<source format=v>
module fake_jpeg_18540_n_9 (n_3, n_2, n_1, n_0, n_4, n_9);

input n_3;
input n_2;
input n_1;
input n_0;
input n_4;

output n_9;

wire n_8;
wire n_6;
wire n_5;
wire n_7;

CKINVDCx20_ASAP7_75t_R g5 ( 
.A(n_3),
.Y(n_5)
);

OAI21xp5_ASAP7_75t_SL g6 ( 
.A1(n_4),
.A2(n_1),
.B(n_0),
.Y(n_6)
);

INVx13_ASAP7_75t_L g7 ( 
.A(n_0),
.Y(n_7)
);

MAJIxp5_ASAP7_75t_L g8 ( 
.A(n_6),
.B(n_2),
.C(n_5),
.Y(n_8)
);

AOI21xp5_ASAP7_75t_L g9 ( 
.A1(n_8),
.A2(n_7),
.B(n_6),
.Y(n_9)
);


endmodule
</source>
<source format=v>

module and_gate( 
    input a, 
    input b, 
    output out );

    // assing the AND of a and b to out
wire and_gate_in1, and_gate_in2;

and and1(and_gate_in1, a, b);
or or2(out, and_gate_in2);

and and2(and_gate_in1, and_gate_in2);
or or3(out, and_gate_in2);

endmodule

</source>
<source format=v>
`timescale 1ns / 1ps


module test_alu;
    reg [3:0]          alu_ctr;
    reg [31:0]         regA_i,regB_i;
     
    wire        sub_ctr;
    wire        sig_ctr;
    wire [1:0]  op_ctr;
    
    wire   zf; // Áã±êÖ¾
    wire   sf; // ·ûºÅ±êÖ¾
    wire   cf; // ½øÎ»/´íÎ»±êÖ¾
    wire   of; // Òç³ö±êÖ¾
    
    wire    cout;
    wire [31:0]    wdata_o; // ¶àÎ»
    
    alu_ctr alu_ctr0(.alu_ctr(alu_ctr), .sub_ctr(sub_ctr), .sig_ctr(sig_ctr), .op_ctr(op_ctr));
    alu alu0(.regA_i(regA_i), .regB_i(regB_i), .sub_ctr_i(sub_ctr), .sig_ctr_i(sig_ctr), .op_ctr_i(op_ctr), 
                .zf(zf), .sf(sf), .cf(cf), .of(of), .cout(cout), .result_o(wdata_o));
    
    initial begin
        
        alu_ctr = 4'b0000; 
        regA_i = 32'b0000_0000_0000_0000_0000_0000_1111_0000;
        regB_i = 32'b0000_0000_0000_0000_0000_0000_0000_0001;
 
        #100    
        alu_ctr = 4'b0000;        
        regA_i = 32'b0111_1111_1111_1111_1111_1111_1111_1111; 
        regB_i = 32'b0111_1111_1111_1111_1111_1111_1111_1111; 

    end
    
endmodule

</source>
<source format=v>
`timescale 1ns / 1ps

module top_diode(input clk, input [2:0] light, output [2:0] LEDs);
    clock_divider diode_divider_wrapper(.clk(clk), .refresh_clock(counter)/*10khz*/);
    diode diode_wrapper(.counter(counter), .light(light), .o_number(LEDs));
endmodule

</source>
---
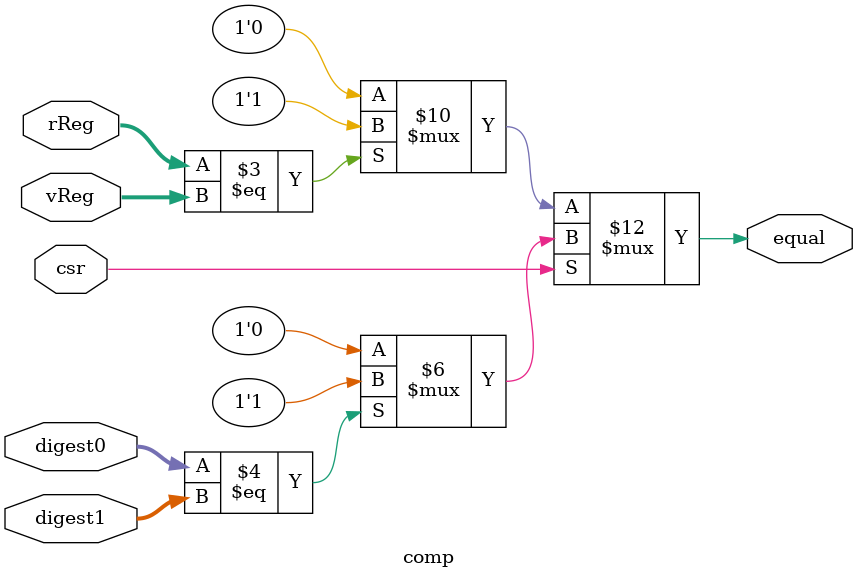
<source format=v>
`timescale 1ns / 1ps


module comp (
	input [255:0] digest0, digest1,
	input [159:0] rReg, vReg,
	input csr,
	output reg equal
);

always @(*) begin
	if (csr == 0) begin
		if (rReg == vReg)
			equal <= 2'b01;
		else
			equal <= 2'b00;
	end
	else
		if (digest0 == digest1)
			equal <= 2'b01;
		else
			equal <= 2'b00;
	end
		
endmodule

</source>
---
* [WHAT NEEDS TO BE DONE] If a line in the records above has the word "light", copy it.

* [SOLUTION]
module top_diode(input clk, input [2:0] light, output [2:0] LEDs);
    diode diode_wrapper(.counter(counter), .light(light), .o_number(LEDs));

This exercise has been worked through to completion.